To top if off, the new authority may offer a first-in-the-world test case for whether astronomers can find a way to respectfully and responsibly study the universe from Indigenous and culturally significant lands.
« We’ve been here for centuries. We are not gone; we are still here. And we have knowledge that would produce a feasible management solution that would be more inclusive, » said Shane Palacat-Nelson, a Native Hawaiian who helped draft a report that laid the foundation for the new law.
At issue is the summit of Mauna Kea, which sits 13,803 feet (4,207 meters) above sea level. In 1968, the state gave the University of Hawaii a 65-year lease for land that the school subleases to leading global research institutions in exchange for a share of observation time.
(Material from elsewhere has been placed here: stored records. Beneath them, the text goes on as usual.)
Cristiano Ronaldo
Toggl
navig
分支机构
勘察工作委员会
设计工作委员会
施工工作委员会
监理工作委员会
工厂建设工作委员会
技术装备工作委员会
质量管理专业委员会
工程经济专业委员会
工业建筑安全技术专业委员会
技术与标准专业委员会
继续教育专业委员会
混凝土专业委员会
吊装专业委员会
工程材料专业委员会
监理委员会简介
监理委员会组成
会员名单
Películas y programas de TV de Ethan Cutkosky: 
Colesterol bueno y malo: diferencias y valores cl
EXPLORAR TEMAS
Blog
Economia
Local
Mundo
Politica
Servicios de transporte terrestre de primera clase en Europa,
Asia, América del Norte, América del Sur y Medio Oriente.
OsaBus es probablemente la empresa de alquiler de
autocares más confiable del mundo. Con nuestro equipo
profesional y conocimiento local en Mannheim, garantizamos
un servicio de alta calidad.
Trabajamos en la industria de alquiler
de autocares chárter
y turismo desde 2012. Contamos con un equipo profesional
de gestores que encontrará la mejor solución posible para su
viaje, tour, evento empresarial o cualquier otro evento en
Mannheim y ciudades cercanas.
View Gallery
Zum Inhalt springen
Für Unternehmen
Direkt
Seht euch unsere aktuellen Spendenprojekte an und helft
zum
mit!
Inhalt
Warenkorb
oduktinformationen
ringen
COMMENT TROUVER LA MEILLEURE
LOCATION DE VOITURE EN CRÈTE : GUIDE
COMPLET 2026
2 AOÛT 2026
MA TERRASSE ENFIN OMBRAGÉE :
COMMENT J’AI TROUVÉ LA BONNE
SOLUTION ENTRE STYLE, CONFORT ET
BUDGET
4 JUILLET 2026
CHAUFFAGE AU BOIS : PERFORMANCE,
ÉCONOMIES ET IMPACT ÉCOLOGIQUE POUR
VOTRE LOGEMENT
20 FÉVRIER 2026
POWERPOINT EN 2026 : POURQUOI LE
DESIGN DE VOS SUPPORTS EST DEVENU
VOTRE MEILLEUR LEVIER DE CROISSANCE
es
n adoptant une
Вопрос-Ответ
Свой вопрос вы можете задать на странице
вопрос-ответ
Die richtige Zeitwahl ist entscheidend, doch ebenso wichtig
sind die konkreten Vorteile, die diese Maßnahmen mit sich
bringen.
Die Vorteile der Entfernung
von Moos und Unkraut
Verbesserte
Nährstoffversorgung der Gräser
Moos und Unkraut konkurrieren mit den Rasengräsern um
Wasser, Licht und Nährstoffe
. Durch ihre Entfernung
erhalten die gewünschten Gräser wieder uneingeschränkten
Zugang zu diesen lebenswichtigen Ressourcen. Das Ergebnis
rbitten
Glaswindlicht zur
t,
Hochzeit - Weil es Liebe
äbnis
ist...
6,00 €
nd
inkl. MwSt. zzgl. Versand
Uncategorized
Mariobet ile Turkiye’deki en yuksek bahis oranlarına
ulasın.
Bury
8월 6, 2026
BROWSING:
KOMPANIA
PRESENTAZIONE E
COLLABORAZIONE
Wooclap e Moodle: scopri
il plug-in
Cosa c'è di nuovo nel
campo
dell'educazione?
Astronomers like Mauna Kea’s summit because its clear skies, dry air and limited light pollution make it the best place to study space from the Northern Hemisphere. Its dozen huge telescopes have played key roles in advancing humanity’s understanding of the universe, including making some of the first images of planets outside our solar system. Astronomer Andrea Ghez used one to prove the existence of a supermassive black hole at the center of our galaxy, for which she shared the 2020 Nobel Prize in physics.
But the telescopes have also changed the summit landscape and have increasingly upset Native Hawaiians who view the place as sacred. The 2019 protests by people calling themselves « kia’i, » or protectors of the mountain, were aimed at stopping the construction of the biggest and most advanced observatory yet: the $2.